Written task » Print the data word for word, from the line holding "pose: elev=153.7 azim=94.9" through the line holding "Dot at: (277, 322)", with both of those lines included. Leave the pictures out of your answer.

Extracted records »
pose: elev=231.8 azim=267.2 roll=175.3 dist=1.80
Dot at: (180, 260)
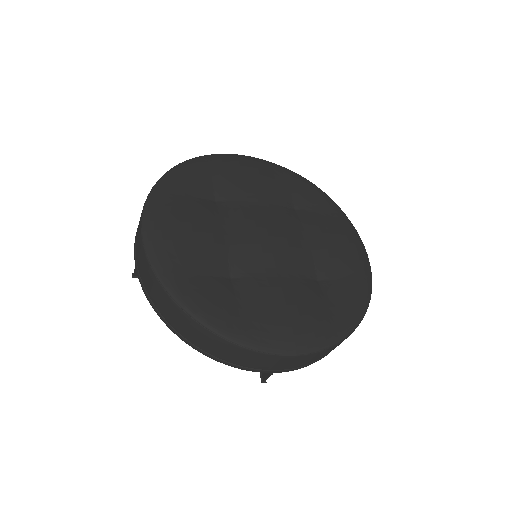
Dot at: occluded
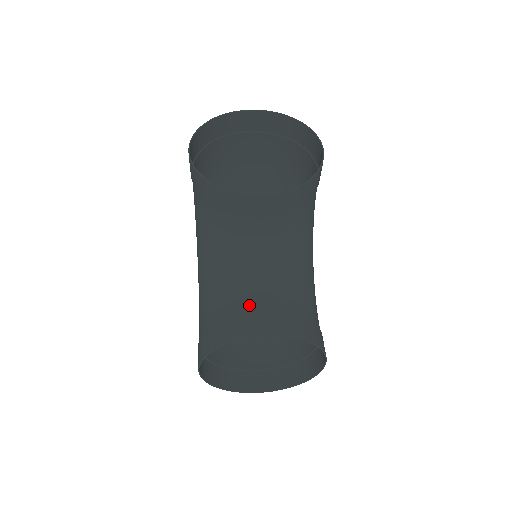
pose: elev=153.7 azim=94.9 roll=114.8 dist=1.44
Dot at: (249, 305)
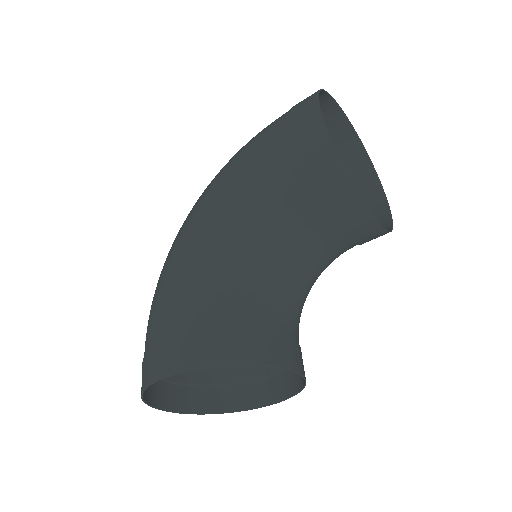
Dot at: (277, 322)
--
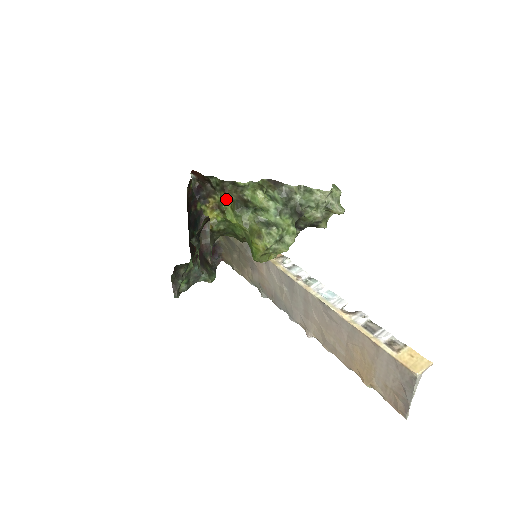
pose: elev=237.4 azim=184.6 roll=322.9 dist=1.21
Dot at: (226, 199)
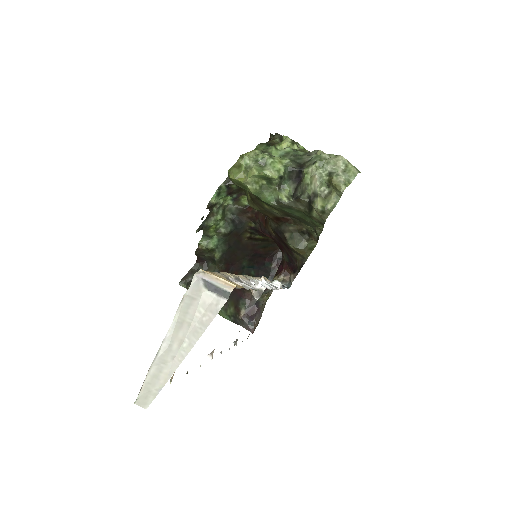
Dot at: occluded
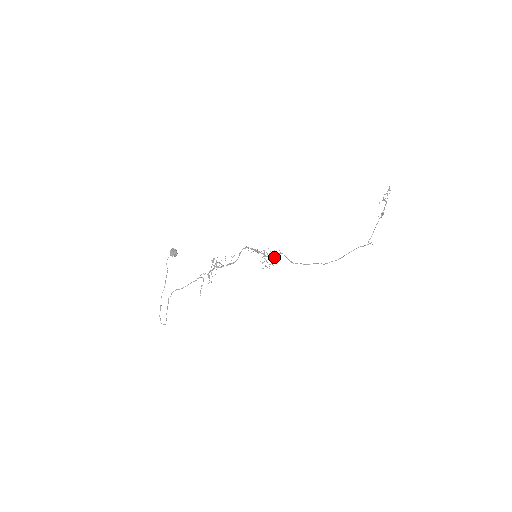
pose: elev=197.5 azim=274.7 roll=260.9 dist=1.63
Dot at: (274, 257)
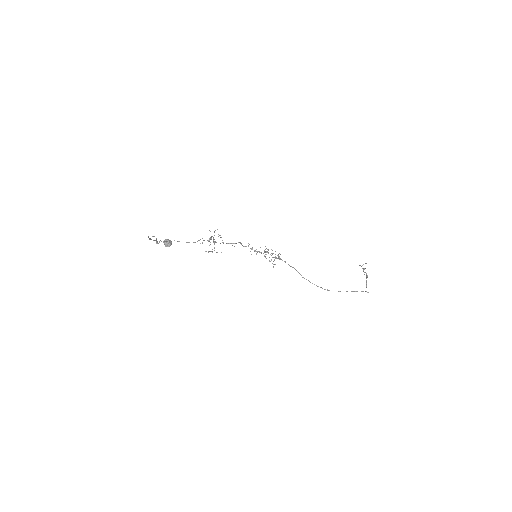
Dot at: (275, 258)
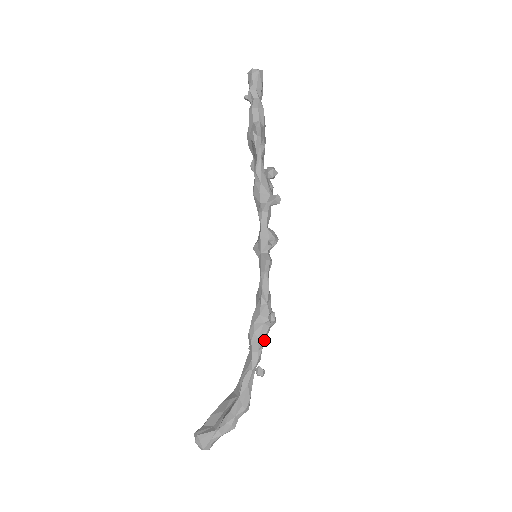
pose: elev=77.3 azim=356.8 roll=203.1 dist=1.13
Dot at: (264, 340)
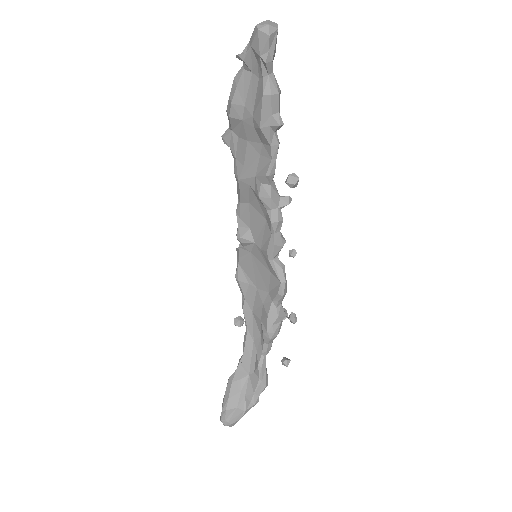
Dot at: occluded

Response »
pose: elev=153.7 azim=94.9 roll=114.8 dist=1.44
Dot at: (249, 305)
Dot at: (277, 322)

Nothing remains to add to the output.